Creating human-like movement in robots has long been a challenging feat, especially mimicking complex movements like walking and running. However, a pioneering method now promises to overcome these hurdles, introducing an innovative approach that reproduces human motion in unprecedented detail.
Researchers have combined central pattern generators (CPGs)—neural circuits in the spinal cord responsible for regulating rhythmic muscle activity with the potency of deep reinforcement learning (DRL) to recreate complex human movement. This revolutionary approach is not only able to mimic movements such as walking and running but also compensate for frequencies where movement data is unavailable, smooth transition from stride to sprint, and even adjust to unstable environments.
The details of these groundbreaking findings were published in the well-known journal IEEE Robotics and Automation Letters dated April 15, 2024.
It's no secret that reproducing the intricacy and complexity of human movement in robots is beset with challenges. Existing AI models tend to have limitations when it comes to adjusting to unsuspected or technically challenging environments, causing inefficiencies. Living organisms provide a multitude of correct motion solutions, unlike AI which usually propose singular or fewer correct solutions. It's these inherent biological redundancies that current models find hard to replicate.
Researchers have tried to surpass these limitations through DRL. This method extends traditional reinforcement learning by using deep neural networks, which enables handling of complex tasks and direct learning from raw sensory inputs.
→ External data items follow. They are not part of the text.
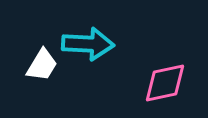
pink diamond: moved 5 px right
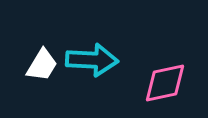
cyan arrow: moved 4 px right, 16 px down
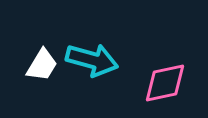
cyan arrow: rotated 12 degrees clockwise
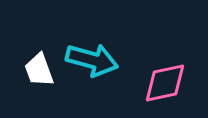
white trapezoid: moved 3 px left, 5 px down; rotated 129 degrees clockwise
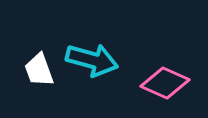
pink diamond: rotated 36 degrees clockwise
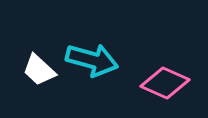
white trapezoid: rotated 27 degrees counterclockwise
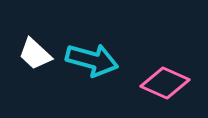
white trapezoid: moved 4 px left, 16 px up
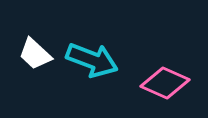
cyan arrow: rotated 6 degrees clockwise
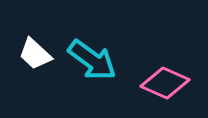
cyan arrow: rotated 15 degrees clockwise
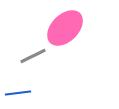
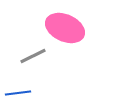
pink ellipse: rotated 69 degrees clockwise
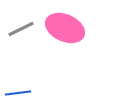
gray line: moved 12 px left, 27 px up
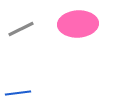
pink ellipse: moved 13 px right, 4 px up; rotated 27 degrees counterclockwise
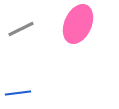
pink ellipse: rotated 63 degrees counterclockwise
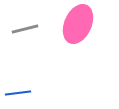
gray line: moved 4 px right; rotated 12 degrees clockwise
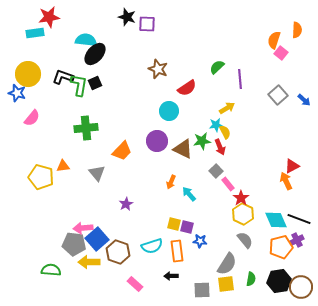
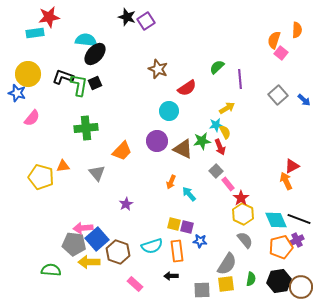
purple square at (147, 24): moved 1 px left, 3 px up; rotated 36 degrees counterclockwise
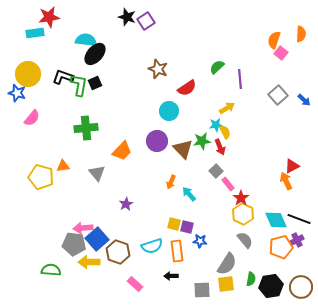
orange semicircle at (297, 30): moved 4 px right, 4 px down
brown triangle at (183, 149): rotated 20 degrees clockwise
black hexagon at (279, 281): moved 8 px left, 5 px down
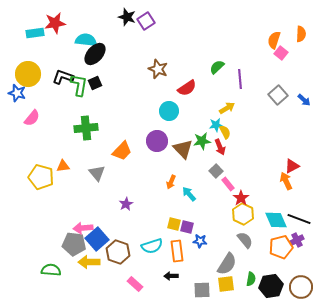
red star at (49, 17): moved 6 px right, 6 px down
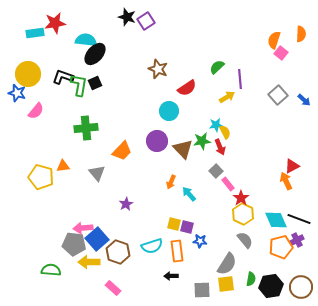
yellow arrow at (227, 108): moved 11 px up
pink semicircle at (32, 118): moved 4 px right, 7 px up
pink rectangle at (135, 284): moved 22 px left, 4 px down
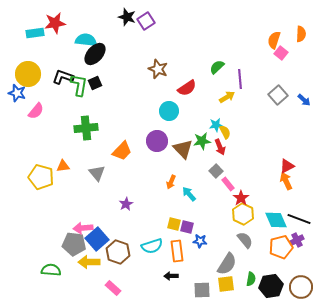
red triangle at (292, 166): moved 5 px left
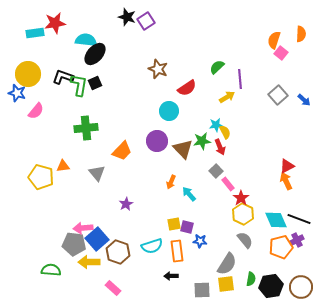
yellow square at (174, 224): rotated 24 degrees counterclockwise
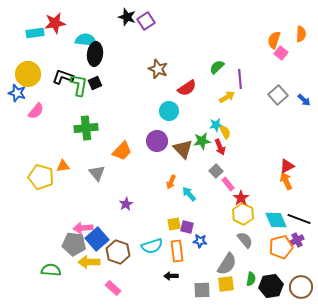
black ellipse at (95, 54): rotated 35 degrees counterclockwise
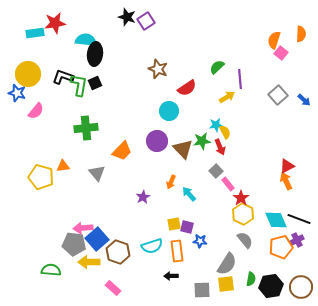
purple star at (126, 204): moved 17 px right, 7 px up
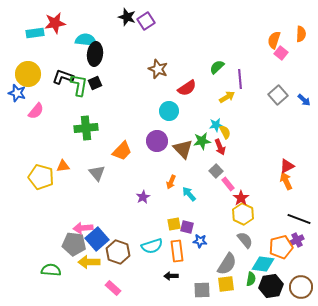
cyan diamond at (276, 220): moved 13 px left, 44 px down; rotated 60 degrees counterclockwise
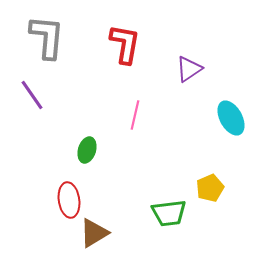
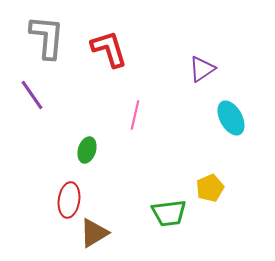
red L-shape: moved 16 px left, 5 px down; rotated 27 degrees counterclockwise
purple triangle: moved 13 px right
red ellipse: rotated 16 degrees clockwise
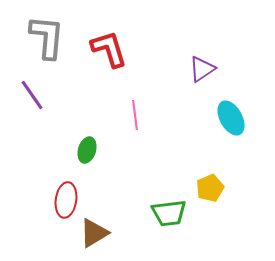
pink line: rotated 20 degrees counterclockwise
red ellipse: moved 3 px left
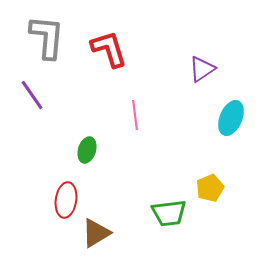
cyan ellipse: rotated 52 degrees clockwise
brown triangle: moved 2 px right
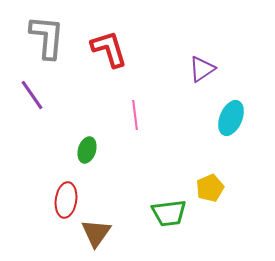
brown triangle: rotated 24 degrees counterclockwise
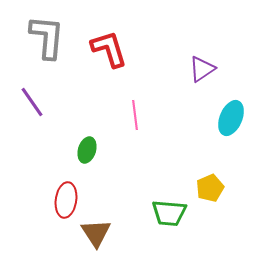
purple line: moved 7 px down
green trapezoid: rotated 12 degrees clockwise
brown triangle: rotated 8 degrees counterclockwise
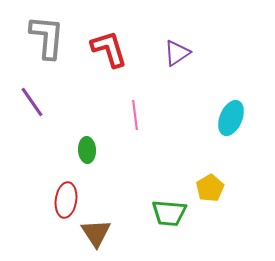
purple triangle: moved 25 px left, 16 px up
green ellipse: rotated 20 degrees counterclockwise
yellow pentagon: rotated 8 degrees counterclockwise
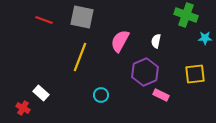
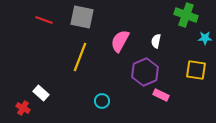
yellow square: moved 1 px right, 4 px up; rotated 15 degrees clockwise
cyan circle: moved 1 px right, 6 px down
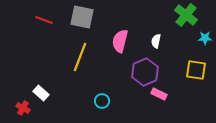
green cross: rotated 20 degrees clockwise
pink semicircle: rotated 15 degrees counterclockwise
pink rectangle: moved 2 px left, 1 px up
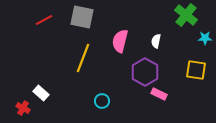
red line: rotated 48 degrees counterclockwise
yellow line: moved 3 px right, 1 px down
purple hexagon: rotated 8 degrees counterclockwise
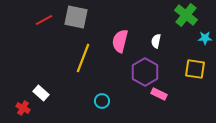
gray square: moved 6 px left
yellow square: moved 1 px left, 1 px up
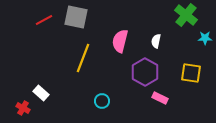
yellow square: moved 4 px left, 4 px down
pink rectangle: moved 1 px right, 4 px down
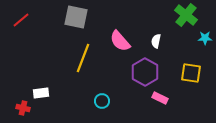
red line: moved 23 px left; rotated 12 degrees counterclockwise
pink semicircle: rotated 55 degrees counterclockwise
white rectangle: rotated 49 degrees counterclockwise
red cross: rotated 16 degrees counterclockwise
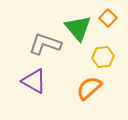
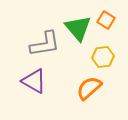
orange square: moved 2 px left, 2 px down; rotated 12 degrees counterclockwise
gray L-shape: rotated 152 degrees clockwise
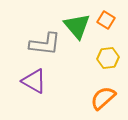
green triangle: moved 1 px left, 2 px up
gray L-shape: rotated 16 degrees clockwise
yellow hexagon: moved 5 px right, 1 px down
orange semicircle: moved 14 px right, 10 px down
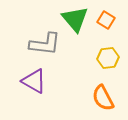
green triangle: moved 2 px left, 7 px up
orange semicircle: rotated 76 degrees counterclockwise
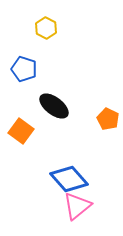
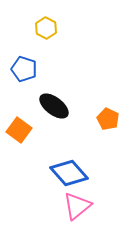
orange square: moved 2 px left, 1 px up
blue diamond: moved 6 px up
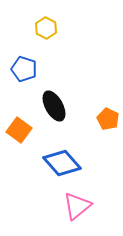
black ellipse: rotated 24 degrees clockwise
blue diamond: moved 7 px left, 10 px up
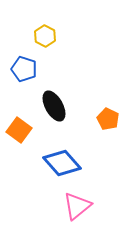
yellow hexagon: moved 1 px left, 8 px down
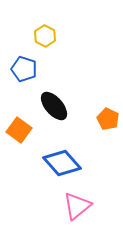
black ellipse: rotated 12 degrees counterclockwise
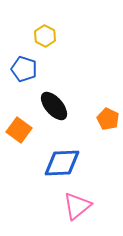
blue diamond: rotated 51 degrees counterclockwise
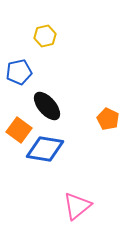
yellow hexagon: rotated 20 degrees clockwise
blue pentagon: moved 5 px left, 3 px down; rotated 30 degrees counterclockwise
black ellipse: moved 7 px left
blue diamond: moved 17 px left, 14 px up; rotated 12 degrees clockwise
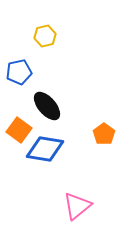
orange pentagon: moved 4 px left, 15 px down; rotated 10 degrees clockwise
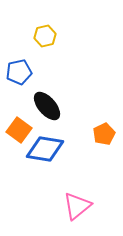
orange pentagon: rotated 10 degrees clockwise
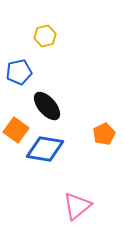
orange square: moved 3 px left
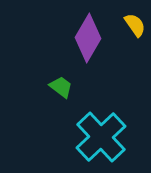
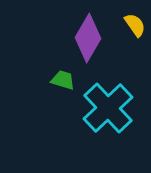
green trapezoid: moved 2 px right, 7 px up; rotated 20 degrees counterclockwise
cyan cross: moved 7 px right, 29 px up
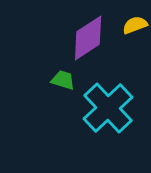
yellow semicircle: rotated 75 degrees counterclockwise
purple diamond: rotated 27 degrees clockwise
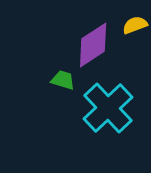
purple diamond: moved 5 px right, 7 px down
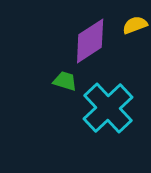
purple diamond: moved 3 px left, 4 px up
green trapezoid: moved 2 px right, 1 px down
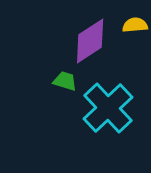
yellow semicircle: rotated 15 degrees clockwise
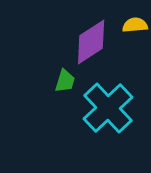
purple diamond: moved 1 px right, 1 px down
green trapezoid: rotated 90 degrees clockwise
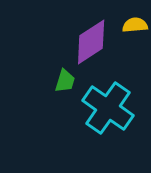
cyan cross: rotated 12 degrees counterclockwise
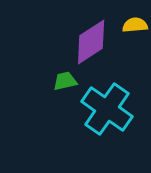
green trapezoid: rotated 120 degrees counterclockwise
cyan cross: moved 1 px left, 1 px down
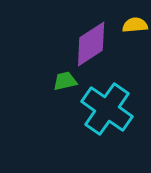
purple diamond: moved 2 px down
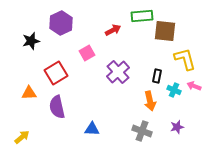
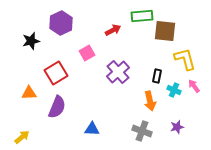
pink arrow: rotated 32 degrees clockwise
purple semicircle: rotated 145 degrees counterclockwise
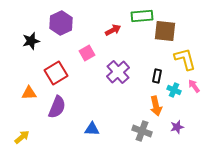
orange arrow: moved 6 px right, 5 px down
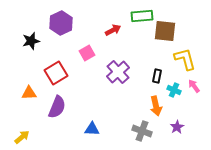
purple star: rotated 16 degrees counterclockwise
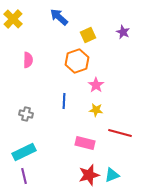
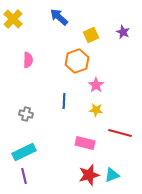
yellow square: moved 3 px right
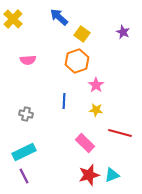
yellow square: moved 9 px left, 1 px up; rotated 28 degrees counterclockwise
pink semicircle: rotated 84 degrees clockwise
pink rectangle: rotated 30 degrees clockwise
purple line: rotated 14 degrees counterclockwise
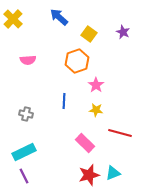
yellow square: moved 7 px right
cyan triangle: moved 1 px right, 2 px up
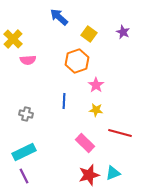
yellow cross: moved 20 px down
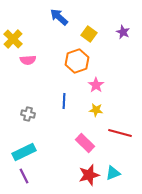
gray cross: moved 2 px right
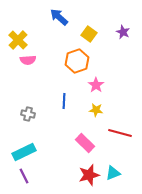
yellow cross: moved 5 px right, 1 px down
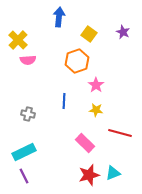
blue arrow: rotated 54 degrees clockwise
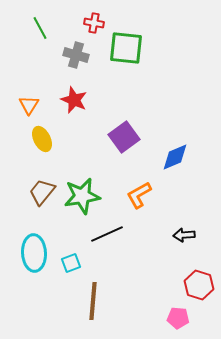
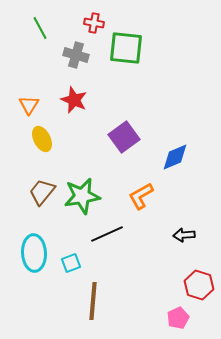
orange L-shape: moved 2 px right, 1 px down
pink pentagon: rotated 30 degrees counterclockwise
However, this approach is not without its setbacks. A chief among them is the monumental computational cost that arises from exploring a huge input space, especially for systems characterised by a high degree of freedom.
Imitation learning is another method where a robot learns from human motion data, replicating the same movements. While this approach has proven successful for stable environments, its effectiveness dwindles when new or unfamiliar terrains are introduced in the mix. The learned behaviours of a robot with imitation learning are constrained within a narrow scope, leading to limitations in modification and navigation capabilities.
Mitsuhiro Hayashibe, a professor at Tohoku University's Graduate School of Engineering, explains, "We overcame many of the limitations of these two approaches by combining them." The research team combined imitation learning with a CPG-like controller. And instead of applying deep learning to the CPGs directly, they applied it to a reflex neural network that supports the CPGs."
CPGs direct rhythmic muscle movement patterns, similar to how a conductor leads an orchestra. Animals have a reflex circuit that works alongside the CPGs, offering the right feedback to adjust speed and movement according to the terrain. Hayashibe remarks, "By adopting the structure of CPG and its reflexive counterpart, the adaptive imitated CPG (AI-CPG) method achieves remarkable adaptability and stability in motion generation while imitating human motion."
This achievement sets a new benchmark in imitating human-like movement, providing excellent environmental adaptation abilities. It marks a significant milestone for generative AI technologies in robot control with potential implications across various industries.
Researchers involved in this groundbreaking project were part of the team at Tohoku University's Graduate School of Engineering and Switzerland's École Polytechnique Fédérale de Lausanne.
Disclaimer: The above article was written with the assistance of AI. The original sources can be found on ScienceDaily.